Et si l’histoire avait pris un autre chemin ? Si un détail avait changé le cours d’une vie, d’un quartier, d’un monde entier ? Cette exposition explore l’uchronie — un temps qui n’existe pas, une réalité réinventée, pourtant bien présente ici.
À travers photographies, collages, montages et archives inspirés du film YULÍ réalisé dans le quartier Nueva Jérusalem situé dans les marges urbaines de Medellin en Colombie, Patrick Dionne et Miki Gingras questionnent les récits dominants. L’uchronie devient un outil critique, une fabrique d’imaginaires pour réécrire les possibles oubliés. Elle permet aux périphéries de se réapproprier l’histoire, d’exister autrement.
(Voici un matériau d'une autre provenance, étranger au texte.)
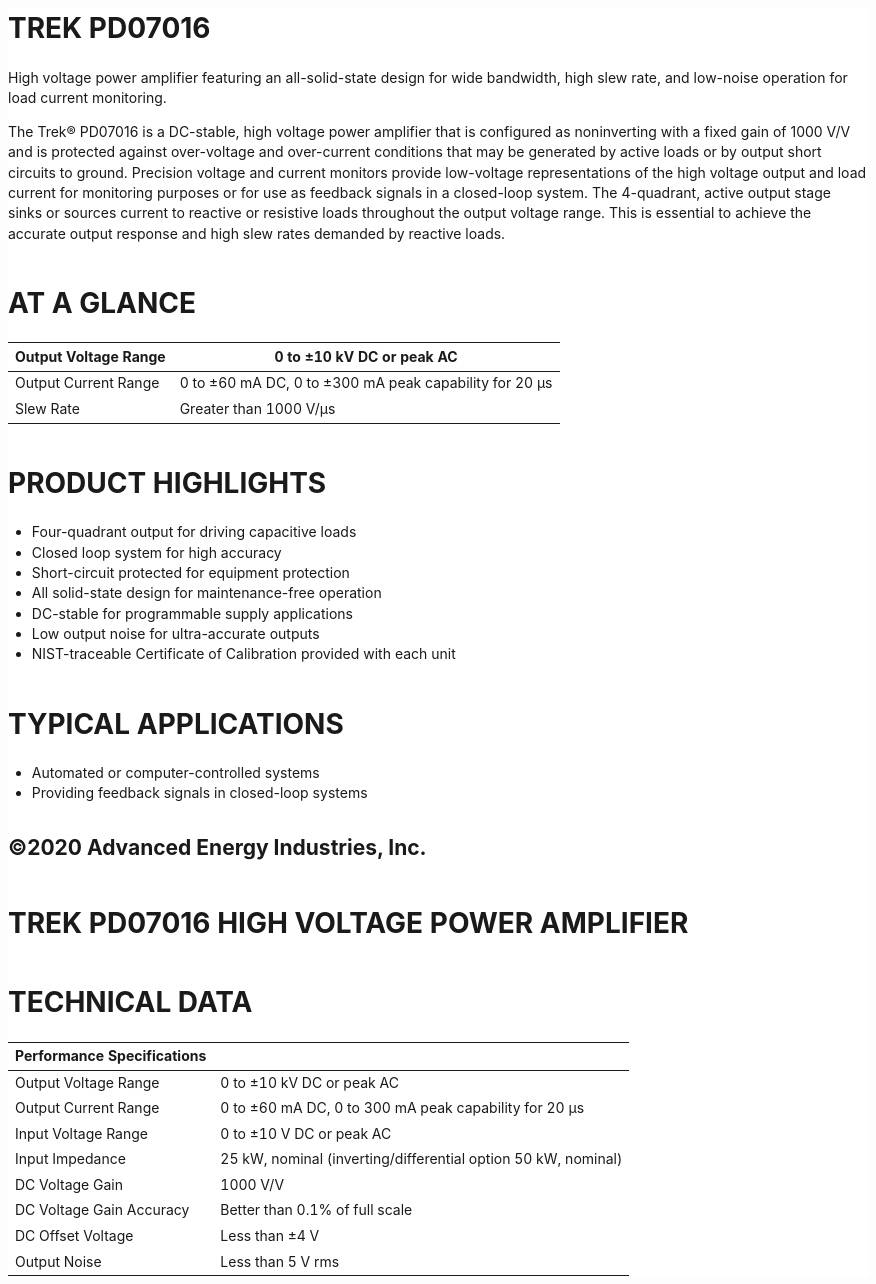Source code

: # TREK PD07016

High voltage power amplifier featuring an all-solid-state design for wide bandwidth, high slew rate, and low-noise operation for load current monitoring.

The Trek® PD07016 is a DC-stable, high voltage power amplifier that is configured as noninverting with a fixed gain of 1000 V/V and is protected against over-voltage and over-current conditions that may be generated by active loads or by output short circuits to ground. Precision voltage and current monitors provide low-voltage representations of the high voltage output and load current for monitoring purposes or for use as feedback signals in a closed-loop system. The 4-quadrant, active output stage sinks or sources current to reactive or resistive loads throughout the output voltage range. This is essential to achieve the accurate output response and high slew rates demanded by reactive loads.

# AT A GLANCE

|Output Voltage Range|0 to ±10 kV DC or peak AC|
|---|---|
|Output Current Range|0 to ±60 mA DC, 0 to ±300 mA peak capability for 20 μs|
|Slew Rate|Greater than 1000 V/μs|

# PRODUCT HIGHLIGHTS

- Four-quadrant output for driving capacitive loads
- Closed loop system for high accuracy
- Short-circuit protected for equipment protection
- All solid-state design for maintenance-free operation
- DC-stable for programmable supply applications
- Low output noise for ultra-accurate outputs
- NIST-traceable Certificate of Calibration provided with each unit

# TYPICAL APPLICATIONS

- Automated or computer-controlled systems
- Providing feedback signals in closed-loop systems

©2020 Advanced Energy Industries, Inc.
---
# TREK PD07016 HIGH VOLTAGE POWER AMPLIFIER

# TECHNICAL DATA

|Performance Specifications| |
|---|---|
|Output Voltage Range|0 to ±10 kV DC or peak AC|
|Output Current Range|0 to ±60 mA DC, 0 to 300 mA peak capability for 20 μs|
|Input Voltage Range|0 to ±10 V DC or peak AC|
|Input Impedance|25 kW, nominal (inverting/differential option 50 kW, nominal)|
|DC Voltage Gain|1000 V/V|
|DC Voltage Gain Accuracy|Better than 0.1% of full scale|
|DC Offset Voltage|Less than ±4 V|
|Output Noise|Less than 5 V rms|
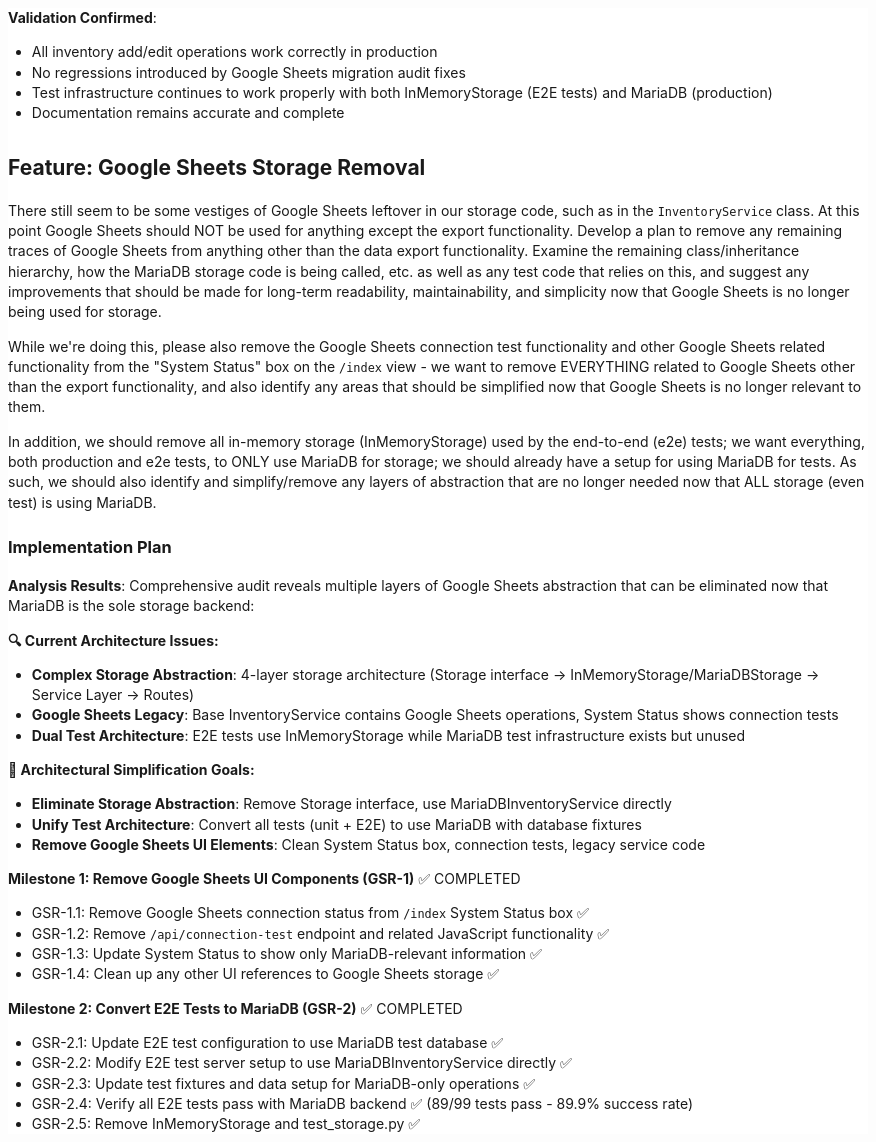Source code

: **Validation Confirmed**:
- All inventory add/edit operations work correctly in production
- No regressions introduced by Google Sheets migration audit fixes  
- Test infrastructure continues to work properly with both InMemoryStorage (E2E tests) and MariaDB (production)
- Documentation remains accurate and complete

## Feature: Google Sheets Storage Removal

There still seem to be some vestiges of Google Sheets leftover in our storage code, such as in the `InventoryService` class. At this point Google Sheets should NOT be used for anything except the export functionality. Develop a plan to remove any remaining traces of Google Sheets from anything other than the data export functionality. Examine the remaining class/inheritance hierarchy, how the MariaDB storage code is being called, etc. as well as any test code that relies on this, and suggest any improvements that should be made for long-term readability, maintainability, and simplicity now that Google Sheets is no longer being used for storage.

While we're doing this, please also remove the Google Sheets connection test functionality and other Google Sheets related functionality from the "System Status" box on the `/index` view - we want to remove EVERYTHING related to Google Sheets other than the export functionality, and also identify any areas that should be simplified now that Google Sheets is no longer relevant to them.

In addition, we should remove all in-memory storage (InMemoryStorage) used by the end-to-end (e2e) tests; we want everything, both production and e2e tests, to ONLY use MariaDB for storage; we should already have a setup for using MariaDB for tests. As such, we should also identify and simplify/remove any layers of abstraction that are no longer needed now that ALL storage (even test) is using MariaDB.

### Implementation Plan

**Analysis Results**: Comprehensive audit reveals multiple layers of Google Sheets abstraction that can be eliminated now that MariaDB is the sole storage backend:

**🔍 Current Architecture Issues:**
- **Complex Storage Abstraction**: 4-layer storage architecture (Storage interface → InMemoryStorage/MariaDBStorage → Service Layer → Routes)
- **Google Sheets Legacy**: Base InventoryService contains Google Sheets operations, System Status shows connection tests
- **Dual Test Architecture**: E2E tests use InMemoryStorage while MariaDB test infrastructure exists but unused

**🎯 Architectural Simplification Goals:**
- **Eliminate Storage Abstraction**: Remove Storage interface, use MariaDBInventoryService directly
- **Unify Test Architecture**: Convert all tests (unit + E2E) to use MariaDB with database fixtures
- **Remove Google Sheets UI Elements**: Clean System Status box, connection tests, legacy service code

**Milestone 1: Remove Google Sheets UI Components (GSR-1)** ✅ COMPLETED
- GSR-1.1: Remove Google Sheets connection status from `/index` System Status box ✅
- GSR-1.2: Remove `/api/connection-test` endpoint and related JavaScript functionality ✅
- GSR-1.3: Update System Status to show only MariaDB-relevant information ✅
- GSR-1.4: Clean up any other UI references to Google Sheets storage ✅

**Milestone 2: Convert E2E Tests to MariaDB (GSR-2)** ✅ COMPLETED
- GSR-2.1: Update E2E test configuration to use MariaDB test database ✅
- GSR-2.2: Modify E2E test server setup to use MariaDBInventoryService directly ✅
- GSR-2.3: Update test fixtures and data setup for MariaDB-only operations ✅
- GSR-2.4: Verify all E2E tests pass with MariaDB backend ✅ (89/99 tests pass - 89.9% success rate)
- GSR-2.5: Remove InMemoryStorage and test_storage.py ✅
Dans les quartiers en autoconstruction, là où la ville se construit depuis le bas, des récits alternatifs émergent. Le téléphérique — vue d’en haut — contraste avec les luttes du quotidien vues d’en bas. Ce sont des visions fragmentées de la ville, mêlant complexité sociale, stéréotypes de classe, répression policière, surveillance et résilience. El plomo flota, el corcho se hunde, las víboras vuelan…, disait l’écrivain uruguayen Eduardo Galeano. Dans cet univers urbain, la technologie représente un monde où la réalité n’est qu’une option, et où tout reste à réinventer.
Que signifie alors la dignité dans un monde de tête ? Comment se tenir debout quand le sol vacille ? se questionne Yulí. Chaque image ici ouvre un vertige, un doute, une faille dans le temps. L’uchronie n’est pas une fuite : elle est un acte politique, un geste artistique, une manière de voir autrement pour penser ce qui pourrait encore advenir.